= Denis Kevans =

Australian singer and poet

Peter Denis Kevans (15 January 1939–2005) was an Australian poet, songwriter and folk singer born in Canberra, who lived in Sydney and the Blue Mountains. Known as Australia's "poet lorikeet", he wrote mainly on political, human rights and environmental topics. He also worked for 20 years as a journalist and teacher.

==Life==

Kevans was born in Westlake, Canberra in 1939. His mother, Mona Knight, was the daughter of Alfred Knight of No. 1 Westlake, which is today the site of a memorial to the families who lived in the area, located close to the grounds of the Mexican Embassy in Yarralumla. The sites of the majority of Westlake Cottages (1924-1965) are in the grounds of the nearby Stirling Park in Yarralumla. Kevans attended St Christopher's Convent School in Manuka. His younger brother, Anthony John "Jacko" Kevans (1942–2005) was a bush musician and a teacher; the brothers performed together and Anthony Kevans was also a member of Monaro Boys and of the Larrikins.

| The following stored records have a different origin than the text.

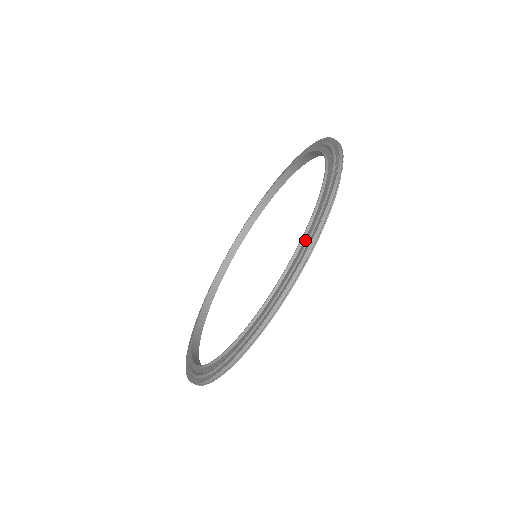
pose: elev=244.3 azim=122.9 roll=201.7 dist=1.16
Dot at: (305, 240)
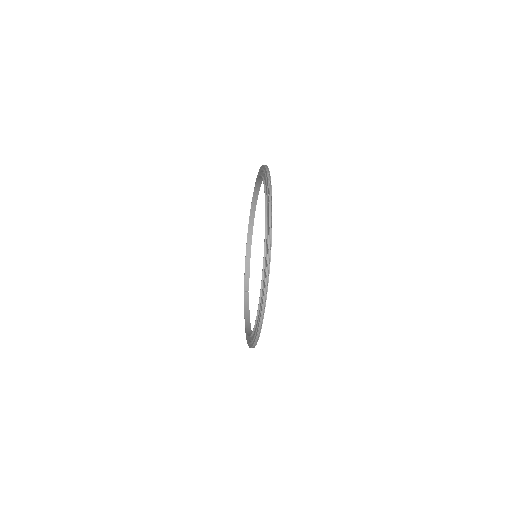
Dot at: (265, 259)
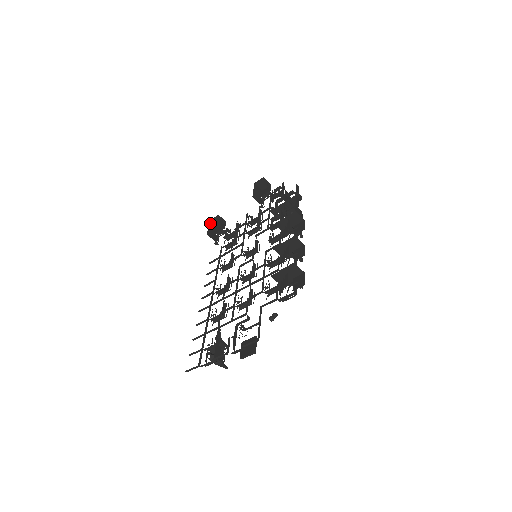
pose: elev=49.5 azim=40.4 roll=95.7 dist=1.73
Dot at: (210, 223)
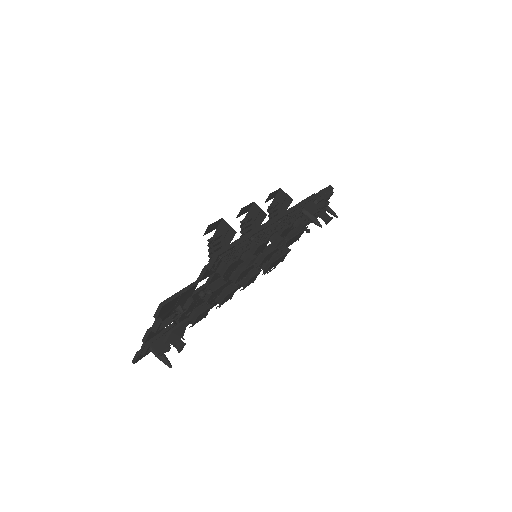
Dot at: occluded
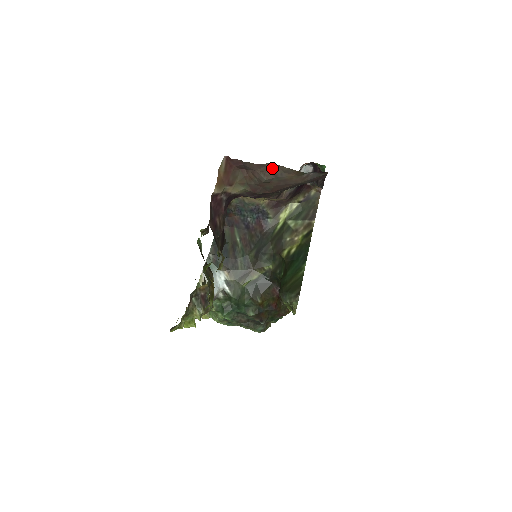
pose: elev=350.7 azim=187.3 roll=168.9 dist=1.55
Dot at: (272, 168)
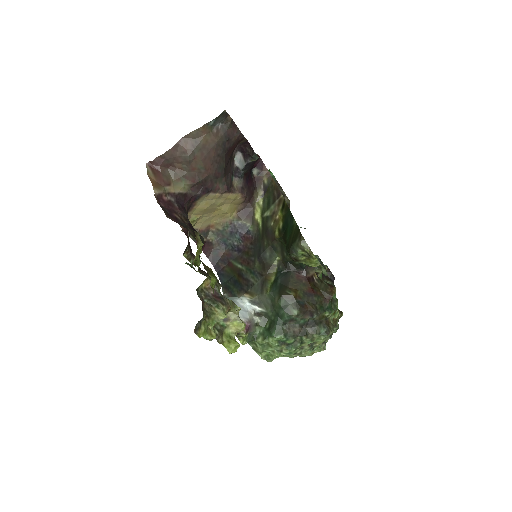
Dot at: (185, 143)
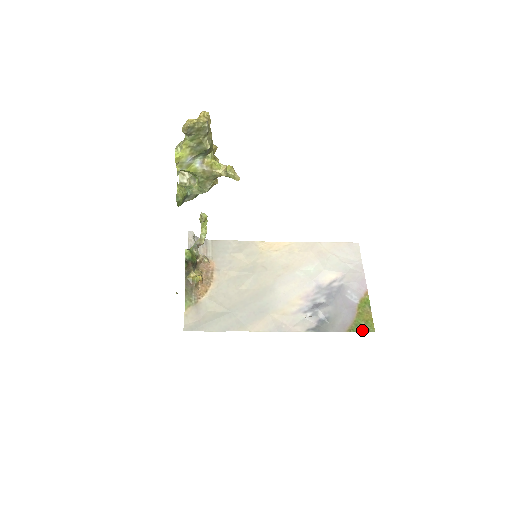
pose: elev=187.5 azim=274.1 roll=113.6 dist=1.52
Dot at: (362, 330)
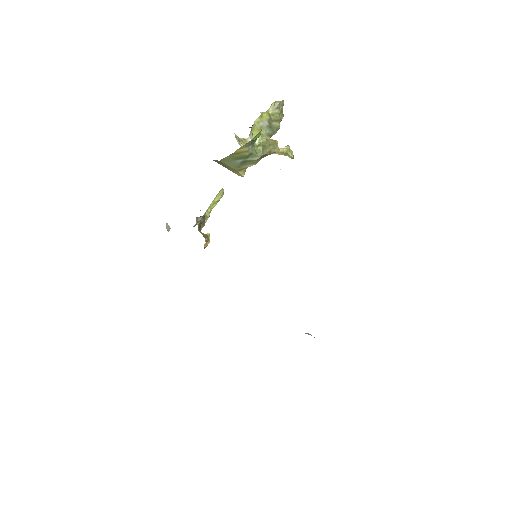
Dot at: occluded
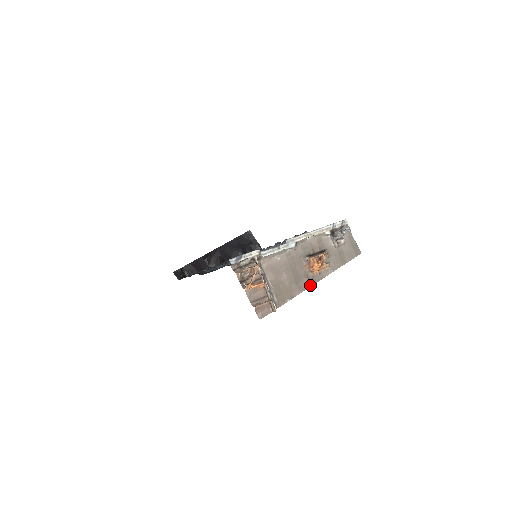
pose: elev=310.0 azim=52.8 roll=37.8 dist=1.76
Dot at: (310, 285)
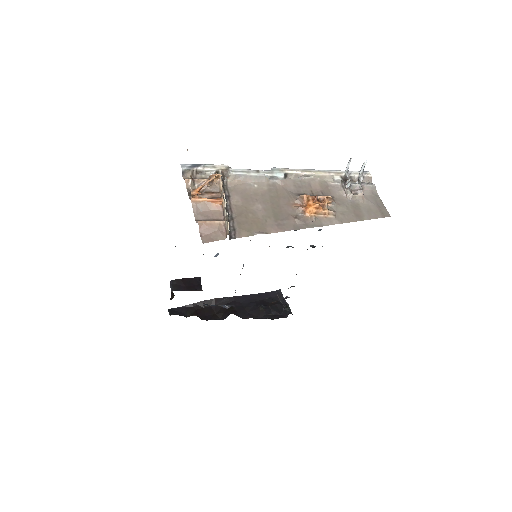
Dot at: (298, 228)
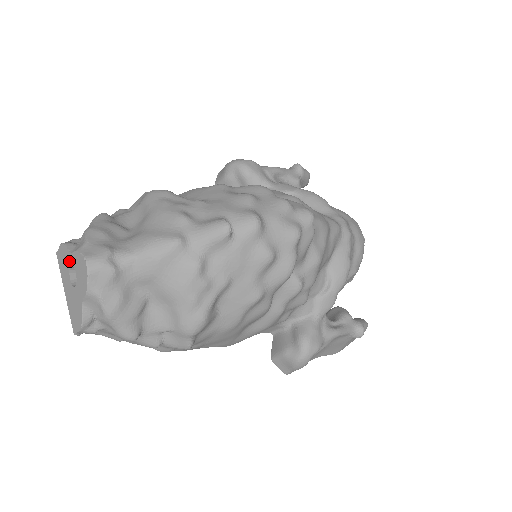
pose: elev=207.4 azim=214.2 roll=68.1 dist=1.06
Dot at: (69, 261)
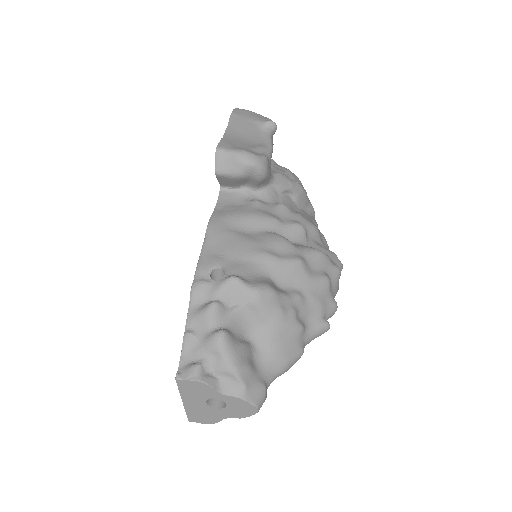
Dot at: (214, 396)
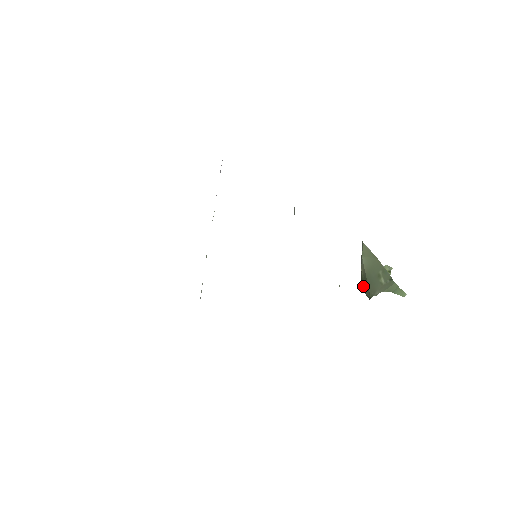
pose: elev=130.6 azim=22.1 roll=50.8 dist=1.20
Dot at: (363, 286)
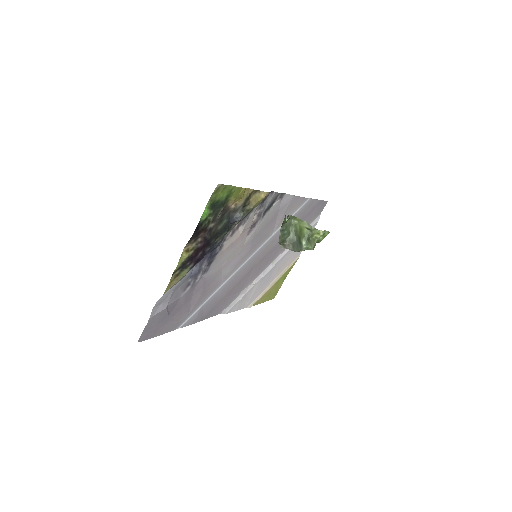
Dot at: occluded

Kevans won a scholarship to St Josephs College, Sydney, where he played cricket and rugby for the school first teams of 1956. Upon leaving St. Joseph's College he continued playing cricket, being selected by Robert Menzies for the Prime Minister's XI, which played the touring English team in 1958. Although initially studying medicine, at his father's urging for him to become a writer he switched courses to complete a Bachelor of Arts and Diploma of Education and a Master of Arts in Australian Literature at Sydney University, while working on building sites and becoming a member of the New South Wales Builders Labourers Federation.

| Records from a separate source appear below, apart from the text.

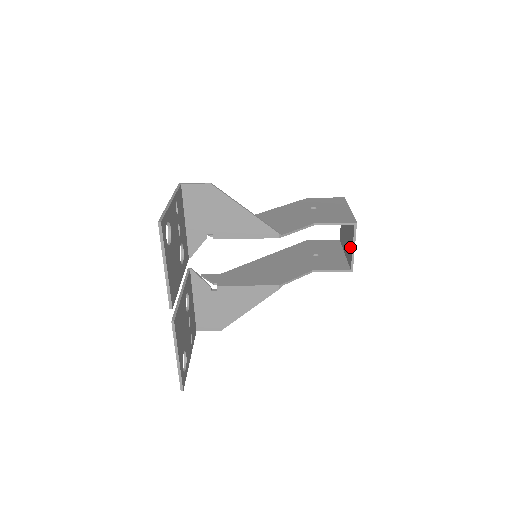
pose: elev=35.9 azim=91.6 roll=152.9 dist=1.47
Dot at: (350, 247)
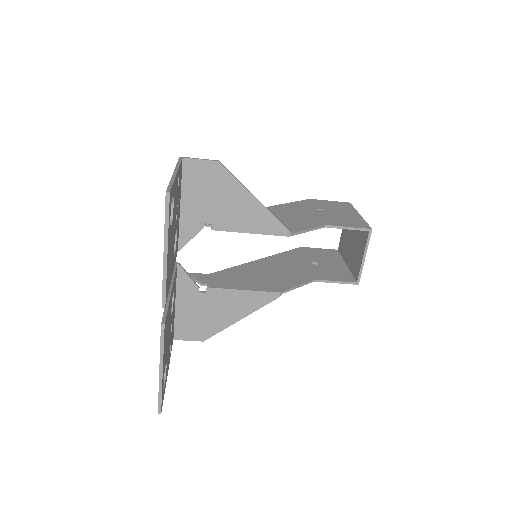
Dot at: (358, 257)
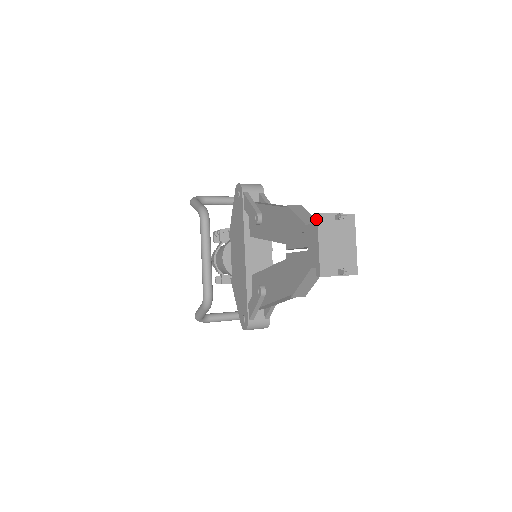
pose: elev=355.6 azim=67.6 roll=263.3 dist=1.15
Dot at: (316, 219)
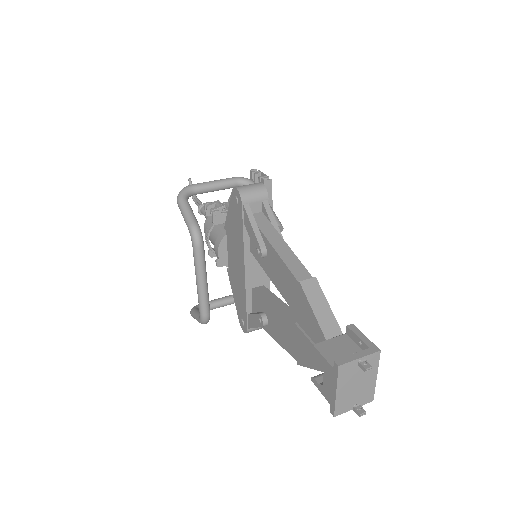
Dot at: (336, 369)
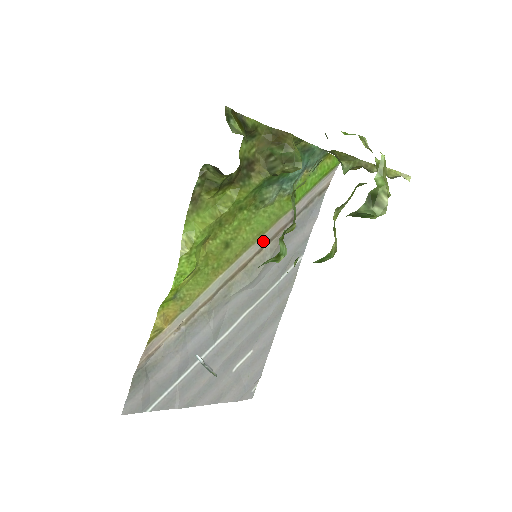
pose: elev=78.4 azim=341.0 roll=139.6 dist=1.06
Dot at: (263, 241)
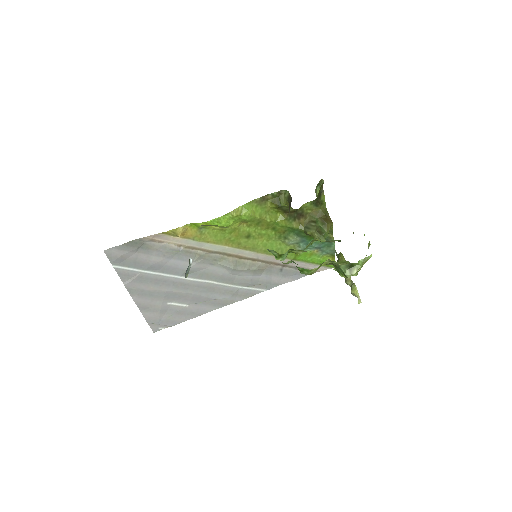
Dot at: (262, 257)
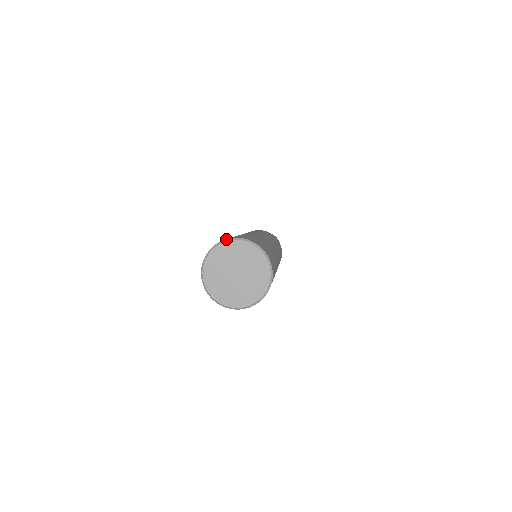
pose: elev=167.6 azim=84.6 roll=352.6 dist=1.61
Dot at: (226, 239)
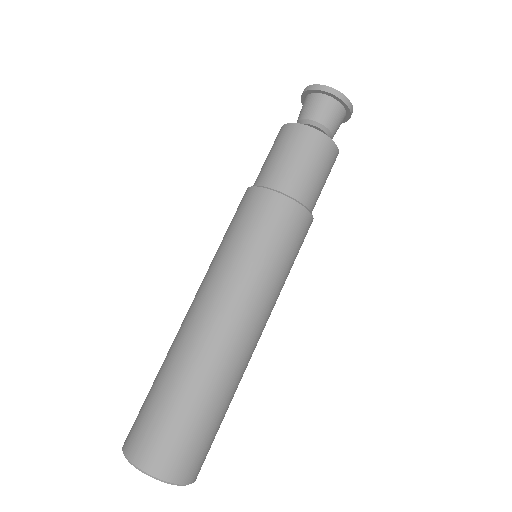
Dot at: (131, 463)
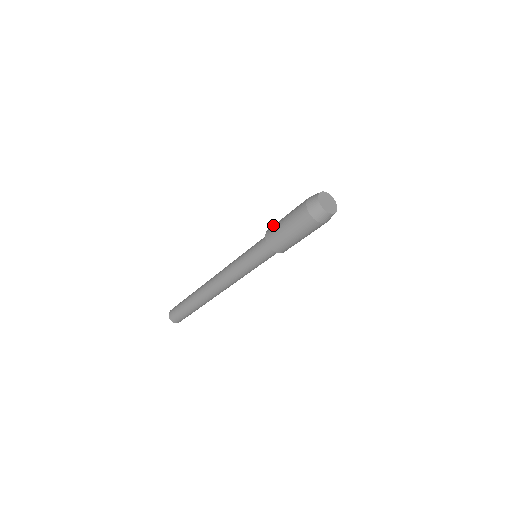
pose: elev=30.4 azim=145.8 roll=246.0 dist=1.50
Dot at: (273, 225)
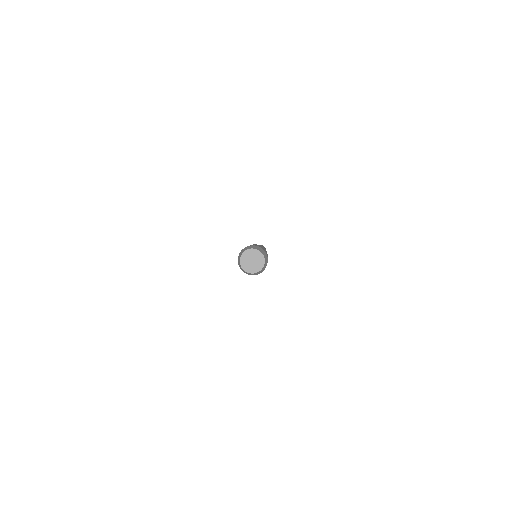
Dot at: (253, 244)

Kevans became active in pro-peace political and cultural movements, including the Realist Writers Group associated with the Bush Music Club. He wrote humorous poems and original songs on political topics, and published several books and two CDs. He received a number of poetry awards during his lifetime.
Kevans died in 2005 of complications following heart surgery. He is survived by his daughter, Sophia Kevans, and granddaughter Anastasia.

==Recognition==

A bushland reserve located on the corner of Armstrong Street and Valley Road in Wentworth Falls, New South Wales, was posthumously dedicated to his memory, as the "Denis Kevans Bushland Gardens". One of the sandstone plinths at famous Echo Point in Katoomba has his poem “Passing Mist” carved into it and bears his name.

Several concerts in honour of Kevans have been held since his passing, including one held on 24 April 2009. The Blue Mountains Music Festival holds an annual Denis Kevans Poetry event in his honour.